Shape parameters of the analysis prior under the directional null hypothesis H0- for arm 1.

a_2_a_Hminus, b_2_a_Hminus

Shape parameters of the analysis prior under the directional null hypothesis H0- for arm 2.

calibration

Character string specifying the calibration mode at the wrapper level. One of "Bayesian", "frequentist", or "hybrid". This is passed to optimal_twostage_2arm_bf() as calibration_mode.

calibration_en

Character string or NULL specifying whether the design is ranked by Bayesian or frequentist expected sample size under the null hypothesis. This is passed to optimal_twostage_2arm_bf() as calibration_EN.

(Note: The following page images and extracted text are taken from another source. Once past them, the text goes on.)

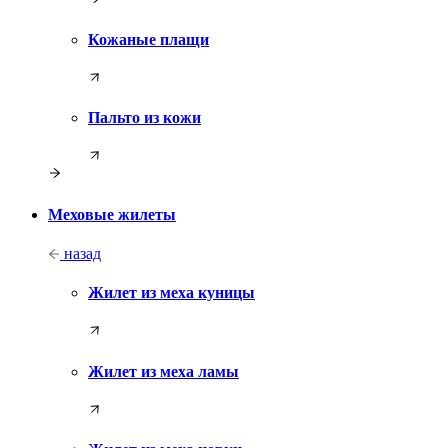
Кожаные плащи
Пальто из кожи
Меховые жилеты
назад
Жилет из меха куницы
Жилет из меха ламы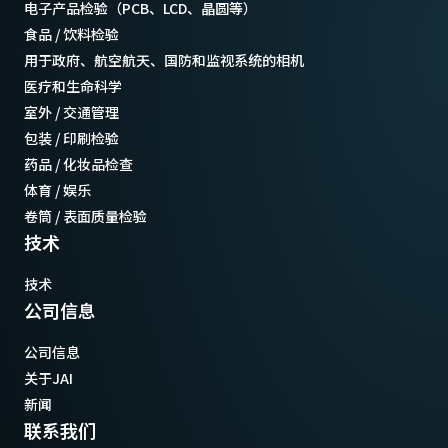
电子产品检验（PCB、LCD、晶圆等）
食品 / 饮料检验
用于政府、航空航天、国防和监视系统的相机
医疗和生命科学
室外 / 交通管理
包装 / 印刷检验
药品 / 化妆品检查
体育 / 娱乐
卷筒 / 表面质量检验
技术
技术
公司信息
公司信息
关于JAI
新闻
联系我们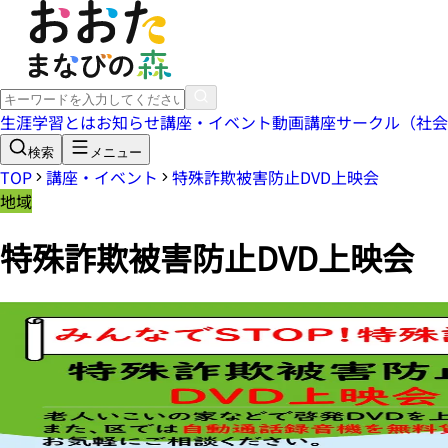
生涯学習とは
お知らせ
講座・イベント
動画講座
サークル（社会
検索
メニュー
TOP
講座・イベント
特殊詐欺被害防止DVD上映会
地域
特殊詐欺被害防止DVD上映会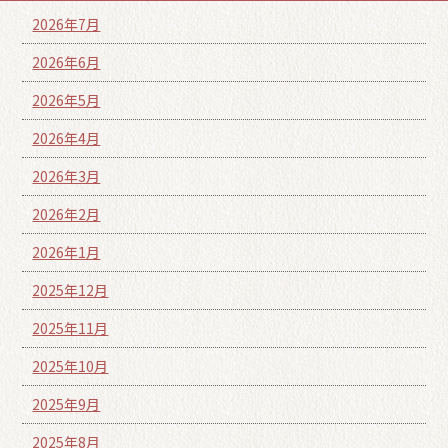
2026年7月
2026年6月
2026年5月
2026年4月
2026年3月
2026年2月
2026年1月
2025年12月
2025年11月
2025年10月
2025年9月
2025年8月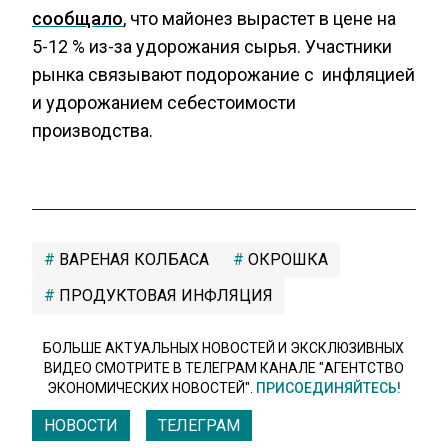
сообщало
, что майонез вырастет в цене на
5-12 % из-за удорожания сырья. Участники
рынка связывают подорожание с инфляцией
и удорожанием себестоимости
производства.
ВАРЕНАЯ КОЛБАСА
ОКРОШКА
ПРОДУКТОВАЯ ИНФЛЯЦИЯ
БОЛЬШЕ АКТУАЛЬНЫХ НОВОСТЕЙ И ЭКСКЛЮЗИВНЫХ
ВИДЕО СМОТРИТЕ В ТЕЛЕГРАМ КАНАЛЕ "АГЕНТСТВО
ЭКОНОМИЧЕСКИХ НОВОСТЕЙ".
ПРИСОЕДИНЯЙТЕСЬ!
НОВОСТИ
ТЕЛЕГРАМ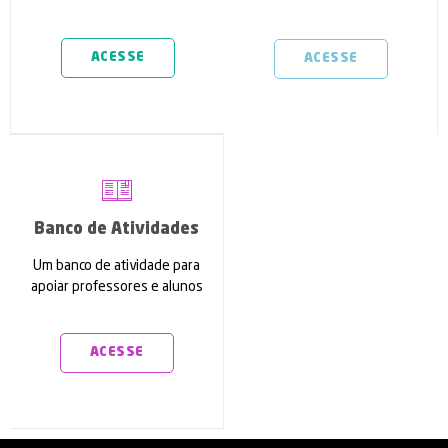
ACESSE
ACESSE
Banco de Atividades
Um banco de atividade para
apoiar professores e alunos
ACESSE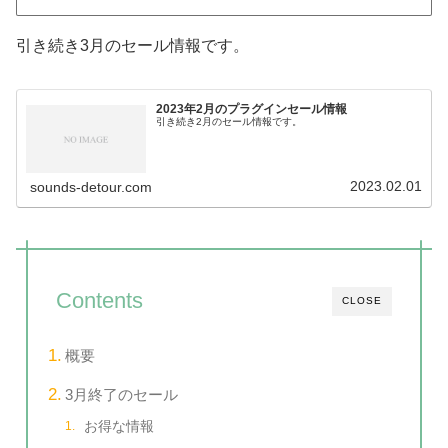
引き続き3月のセール情報です。
2023年2月のプラグインセール情報
引き続き2月のセール情報です。
2023.02.01
sounds-detour.com
Contents
CLOSE
概要
3月終了のセール
お得な情報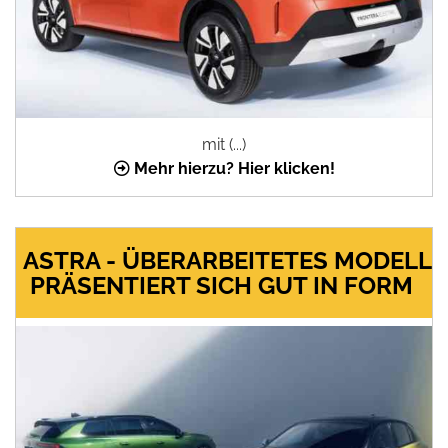
mit (...)
Mehr hierzu? Hier klicken!
ASTRA - ÜBERARBEITETES MODELL
PRÄSENTIERT SICH GUT IN FORM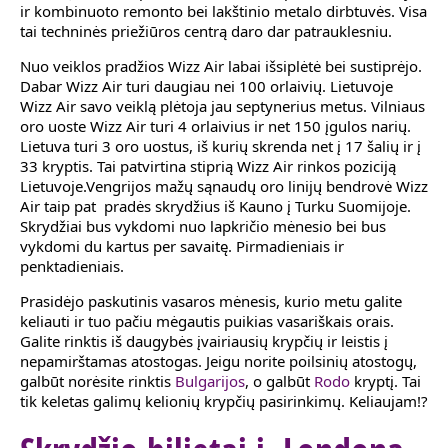
ir kombinuoto remonto bei lakštinio metalo dirbtuvės. Visa
tai techninės priežiūros centrą daro dar patrauklesniu.
Nuo veiklos pradžios Wizz Air labai išsiplėtė bei sustiprėjo.
Dabar Wizz Air turi daugiau nei 100 orlaivių. Lietuvoje
Wizz Air savo veiklą plėtoja jau septynerius metus. Vilniaus
oro uoste Wizz Air turi 4 orlaivius ir net 150 įgulos narių.
Lietuva turi 3 oro uostus, iš kurių skrenda net į 17 šalių ir į
33 kryptis. Tai patvirtina stiprią Wizz Air rinkos poziciją
Lietuvoje.Vengrijos mažų sąnaudų oro linijų bendrovė Wizz
Air taip pat pradės skrydžius iš Kauno į Turku Suomijoje.
Skrydžiai bus vykdomi nuo lapkričio mėnesio bei bus
vykdomi du kartus per savaitę. Pirmadieniais ir
penktadieniais.
Prasidėjo paskutinis vasaros mėnesis, kurio metu galite
keliauti ir tuo pačiu mėgautis puikias vasariškais orais.
Galite rinktis iš daugybės įvairiausių krypčių ir leistis į
nepamirštamas atostogas. Jeigu norite poilsinių atostogų,
galbūt norėsite rinktis
Bulgarijos
, o galbūt
Rodo
kryptį. Tai
tik keletas galimų kelionių krypčių pasirinkimų. Keliaujam!?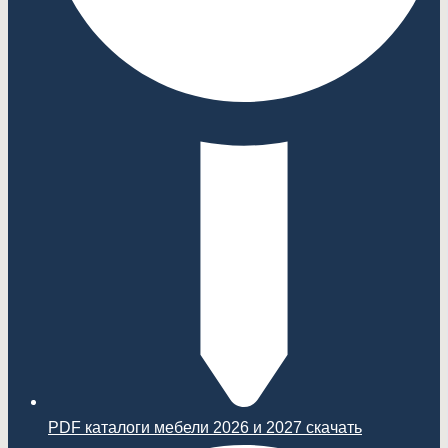
PDF каталоги мебели 2026 и 2027 скачать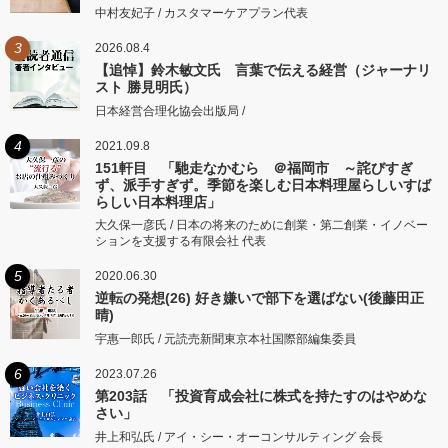
中村友妃子 / カスタマーケアプラン代表
3
2026.08.4
【追悼】鈴木敏文氏 言葉で伝える経営（ジャーナリ
スト 勝見明氏）
日本経営合理化協会出版局 /
4
2021.09.8
151軒目 「馳走なかむら ＠福岡市 ～詫びすぎ
ず、派手すぎず。季節を楽しむ日本料理屋らしいすば
らしい日本料理店」
大久保一彦氏 / 日本の将来のために創業・第二創業・イノベー
ションを支援する有限会社 代表
5
2020.06.30
逆転の発想(26) 好き嫌いで部下を選ばない(後藤田正
晴)
宇惠一郎氏 / 元読売新聞東京本社国際部編集委員
6
2023.07.26
第203話 「投資育成会社に株式を持たすのはやめな
さい」
井上和弘氏 / アイ・シー・オーコンサルティング 会長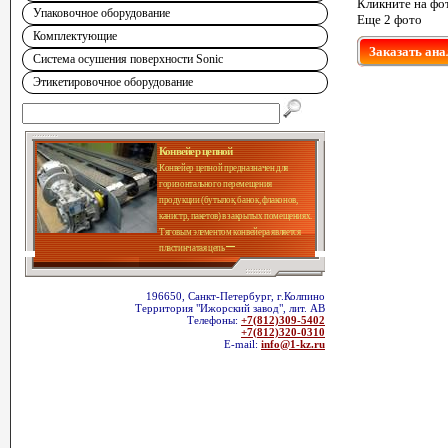
Кликните на фо
Упаковочное оборудование
Еще 2 фото
Комплектующие
Заказать ана
Система осушения поверхности Sonic
Этикетировочное оборудование
Конвейер цепной
Конвейер цепной предназначен для
горизонтального перемещения
продукции (бутылок, банок, флаконов,
канистр, пакетов) в закрытых помещениях.
Тяговым элементом конвейера является
пластинчатая цепь
196650, Санкт-Петербург, г.Колпино
Территория "Ижорский завод", лит. АВ
Телефоны:
+7(812)309-5402
+7(812)320-0310
E-mail:
info@1-kz.ru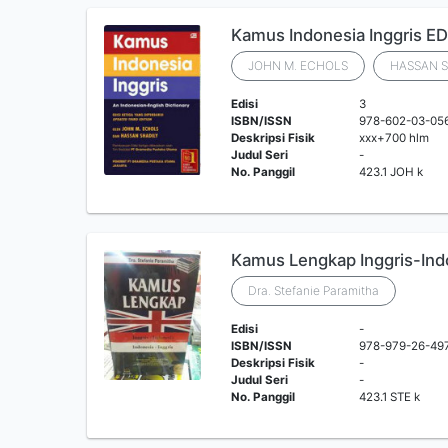
Kamus Indonesia Inggris 
JOHN M. ECHOLS
HASSAN 
Edisi
3
ISBN/ISSN
978-602-03-05
Deskripsi Fisik
xxx+700 hlm
Judul Seri
-
No. Panggil
423.1 JOH k
Kamus Lengkap Inggris-Indo
Dra. Stefanie Paramitha
Edisi
-
ISBN/ISSN
978-979-26-49
Deskripsi Fisik
-
Judul Seri
-
No. Panggil
423.1 STE k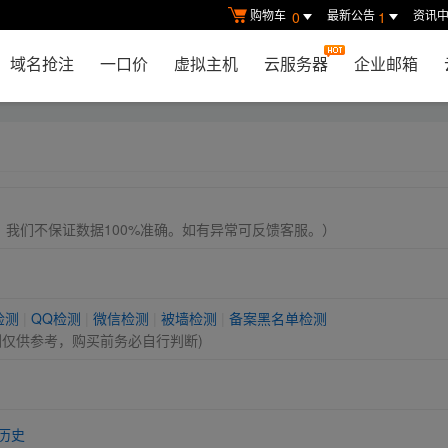
购物车
最新公告
资讯
0
1
域名抢注
一口价
虚拟主机
云服务器
企业邮箱
， 我们不保证数据100%准确。如有异常可反馈客服。）
检测
|
QQ检测
|
微信检测
|
被墙检测
|
备案黑名单检测
测仅供参考，购买前务必自行判断)
历史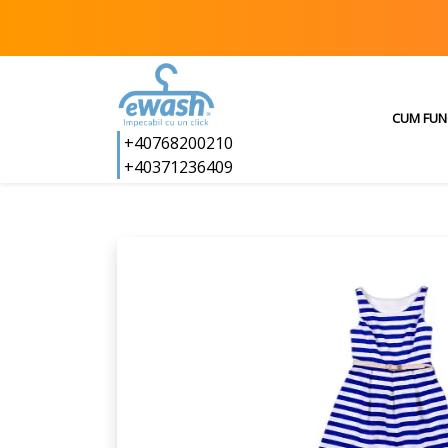
CUM FUN
+40768200210
+40371236409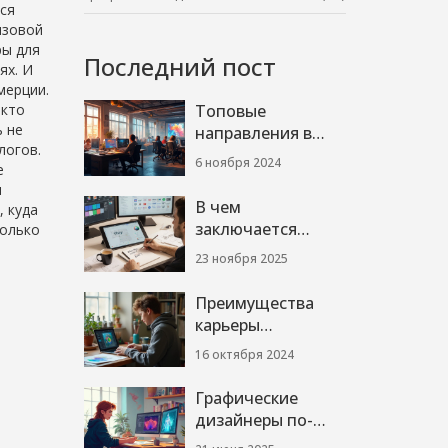
ься
изовой
ры для
Последний пост
ях. И
мерции.
 кто
Топовые
ь не
направления в
логов.
графическом
6 ноября 2024
е
дизайне: какие
и
специалисты
В чем
, куда
наиболее
заключается
Только
востребованы
профессия
23 ноября 2025
графического
дизайнера: что
Преимущества
делает дизайнер
карьеры
на самом деле
графического
16 октября 2024
дизайнера
Графические
дизайнеры по-
прежнему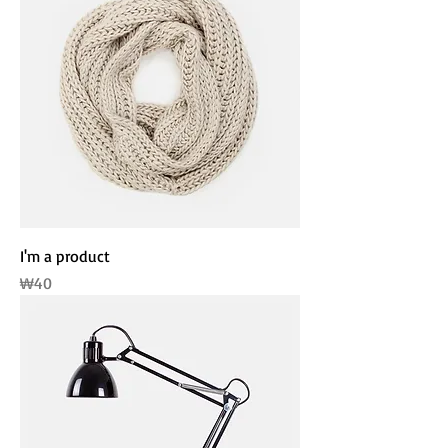
I'm a product
가격
₩40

target_power, target_type1, target_ce_h0, target_freq_power, target_freq_type1

Numeric targets for Bayesian and frequentist operating characteristics. These are translated to the alpha, beta, alpha_freq, and beta_freq arguments of optimal_twostage_2arm_bf().

p1_power, p2_power

Optional true response probabilities used for frequentist power. Passed through to optimal_twostage_2arm_bf().

p1_en_h0, p2_en_h0

Optional null response probabilities used when calibration_en = "frequentist" to compute expected sample size under the null.

p_null_grid

Optional grid of null response probabilities used for frequentist type-I-error maximisation.

progress

Logical; if TRUE, print simple progress information during the calibration.

...

Reserved for future extensions; currently ignored.

Value

An object of class "twoarm_twostage_bf_design".

Details

The design uses one of the Bayes factor tests implemented in powertwoarmbinbf01(). Small values of the relevant inverted Bayes factor indicate evidence against the null, so efficacy is concluded when the Bayes factor is below k. Large values indicate evidence in favour of the null (or \(H_-\) for test = "BF+-"), and the optional CE(H0) / PCE(H0) constraint is evaluated using k_f.